Amex M&E is working with Groupize in North America, MeetingsBooker.com in the U.K. and the Nordics, BizMeeting in France, Meetago in Germany and Ivvy in Australia. Amex M&E SVP and general manager Issa Jouaneh said more partners are coming. "Within six months, there will be another expansion, both geographically and from a solution standpoint."
The Meetings Express collaboration is the first to officially hit the market as part of Amex M&E's Meetings Marketplace initiative, which the firm announced in November without citing specific initiatives or partners. The smaller, simple meetings market was a priority, said Jouaneh, given the pent-up demand for a straightforward solution. “Client demand for service in the small, simple meetings segment is significant. Yet until now, no one has addressed it globally,” he said. "Solutions have lagged in terms of delivering content and giving buyers the ability to shop and transact with the best content locally. We've found that local content is quite differentiated and packages are very localized."
Groupize founder and CEO Charles de Gaspe Beaubien agreed the in-market approach is smart, given the ways different regions package and sell meetings. "The technology needs to be configured for those," he said. "There's not a single tool that can do it."
De Gaspe Beaubien said clients are lined up and partners anticipate an uptick in volume. MeetingsBooker.com founder and CEO Ciaran Delaney echoed that enthusiasm in a LinkedIn post on Thursday: "[Smaller, recurring meetings] represents 50 percent of the global meetings expenditure. We believe within three years 80 percent of this market will be online. And we are looking forward to a really busy period rolling out the solution."

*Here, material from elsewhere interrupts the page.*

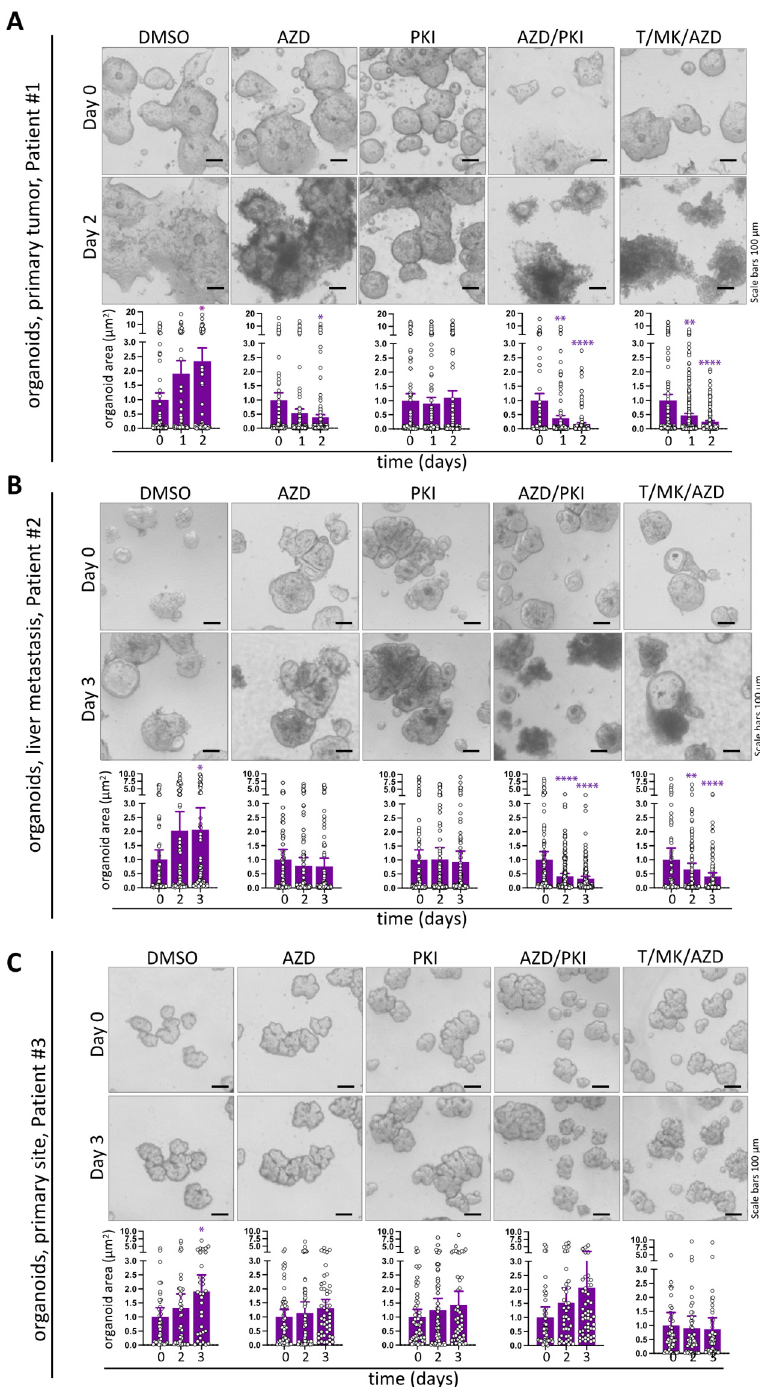
Figure 5. Impact of single and combined PKI-587 and AZD treatment on organoids in comparison to T/MK/AZD treatment. ( A ) Representative phase contrast images of a primary human organoids for 48 h with (combi)inhibitors. The size of every individual organoid present in three microscopic frames was determined over time and plotted (dots). Bars represent mean organoid projected area over time. Error bars show SEM. ( B ) Images and mean organoid size of human colon cancer organoids derived from liver metastasis treated and analyzed as in ( A ). ( C ) Images and mean organoid size of colon cancer organoids from a primary colon cancer of a different patient treated and analyzed as in ( A ). Significant changes to the corresponding d0 time points are indicated. p- values are shown (asterisks, purple). Non-significant changes were not labeled.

Amex M&E wants to leverage Meetings Express to align simple meetings strategies with existing meetings programs and to promote policy compliance. Part of that is the technology, and the other part will be supported by Amex M&E service, said Jouaneh. "Organizations historically have had difficulties consolidating [small meetings] spend for a number of reasons: cost, content, culture. It could be a combination. We are operating Meetings Express within the policy and program design ... and enabling meeting owners and stakeholders to shop and transact through a simpler process." He predicted, however, only 10 percent of these meetings will be truly touchless. "The vast majority will still need intervention from a professional so we can support the preferred supplier strategy and the managed programs."